Figure 3Fine-tuning of circuiting interface between USC and DSC.
(A). Schematics of XOR-function gene circuit encoded within the entire microbial consortium. LuxI, a synthase of AHL, works as output of USC. AHL transduces a repressive signal to DSC. (B). Upper panels: experimental results using diluted filtrate from induced USC. Four histograms represent results for 4 different RBS sequences: AAAGAGGAGAAA (BBa_B0034), ATTAAAGTTGAGAAA (Mutant 1), GCTCCATCCCCG (Mutant 2), and GCTCCTCCGATC (Mutant 3), with RBS strength 9-, 108- and 150-fold attenuated, respectively, predicted by RBS Calculator.
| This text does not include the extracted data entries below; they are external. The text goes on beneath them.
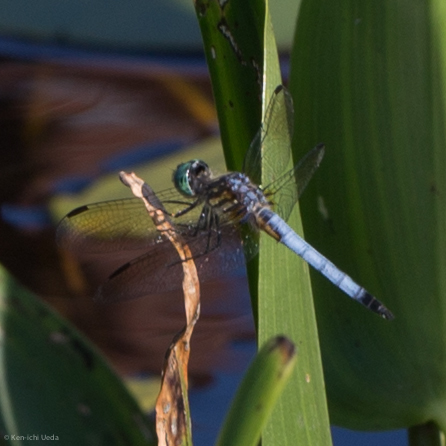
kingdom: Animalia
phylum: Arthropoda
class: Insecta
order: Odonata
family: Libellulidae
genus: Pachydiplax
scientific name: Pachydiplax longipennis
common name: Blue dasher
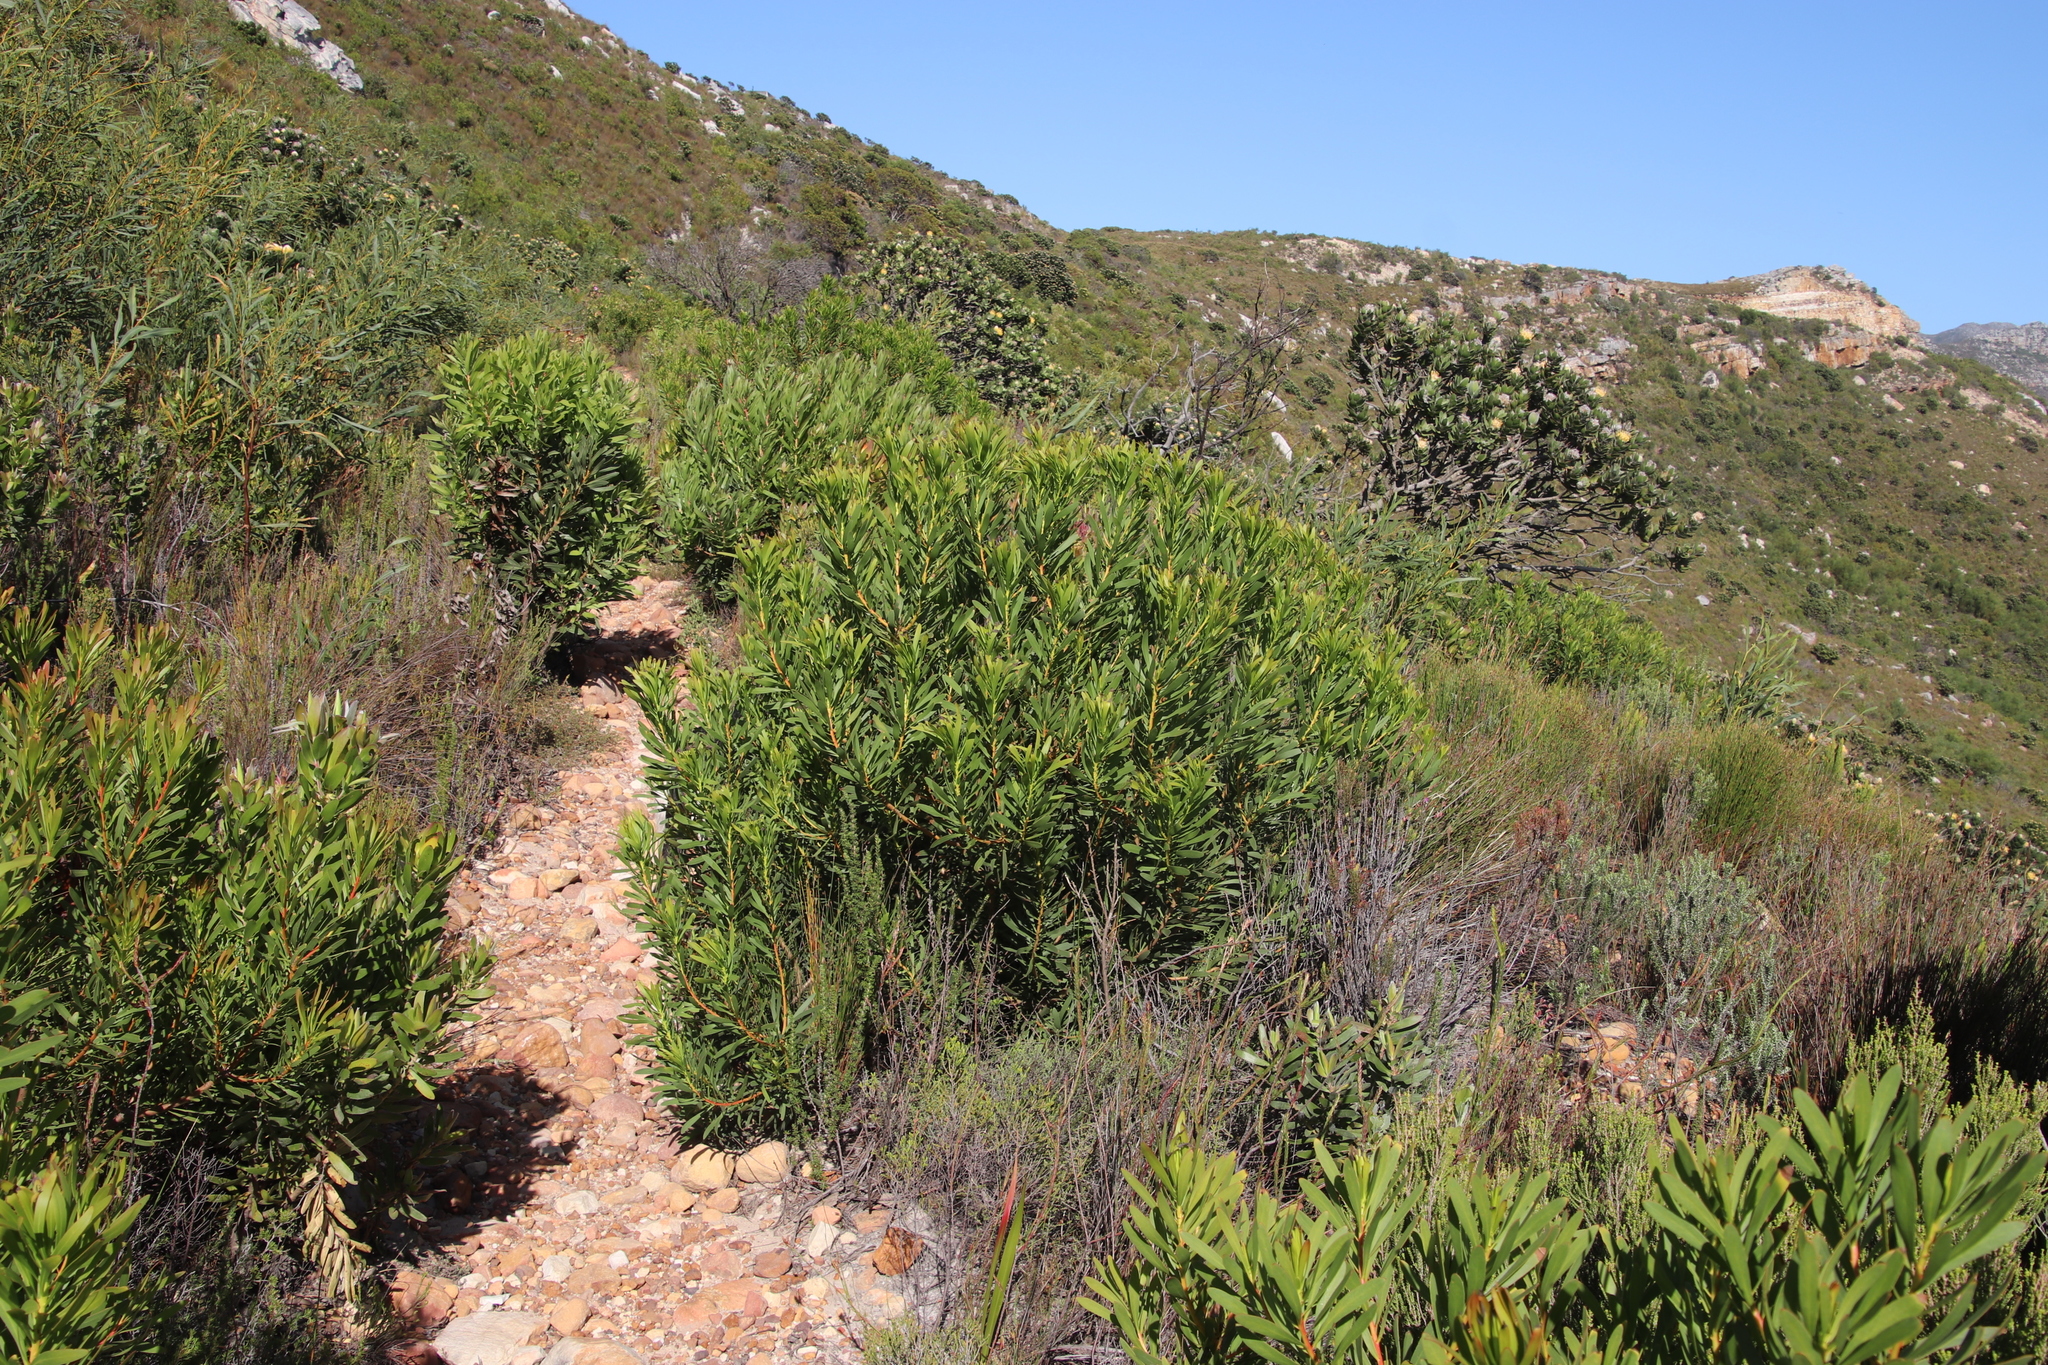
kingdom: Plantae
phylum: Tracheophyta
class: Magnoliopsida
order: Proteales
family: Proteaceae
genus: Protea
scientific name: Protea repens
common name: Sugarbush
In each histogram, corresponding inputs are: (left to right) no inducers (blank), arabinose only (Ara), salicylate only (Sal), and both inducers (Ara+Sal). Error bars are calculated as mean ± s. d. Lower panels: phase diagrams of the entire circuit predicted by model using characterization data for individual logic operating cells.
Figure 4XOR computation operates robustly.
(A). Growth curve of USC and DSC, showing OD600 as a function of time. Error bars are calculated as mean ± s. d. The lines are for guiding eyes. (B). Population proportions of USC and DSC under various conditions. Upper panel: initial population proportions at inoculation. Lower panel: corresponding population proportions after growth. Inducers were supplemented when inoculation. Cells were diluted and plated after growth, and colonies were counted to calculate population proportions. For all cases, P<0.001 (n = 3) for the differences in variations of USC population proportion under different treatments (Blank, Ara, Sal or Ara+Sal), using χ test. (C). Microbial consortia with diverse initial proportions (1∶10, 1∶5 and 1∶2, respectively) all exhibited properties of XOR function. The results were measured by flow cytometry. Error bars are calculated as mean ± s. d.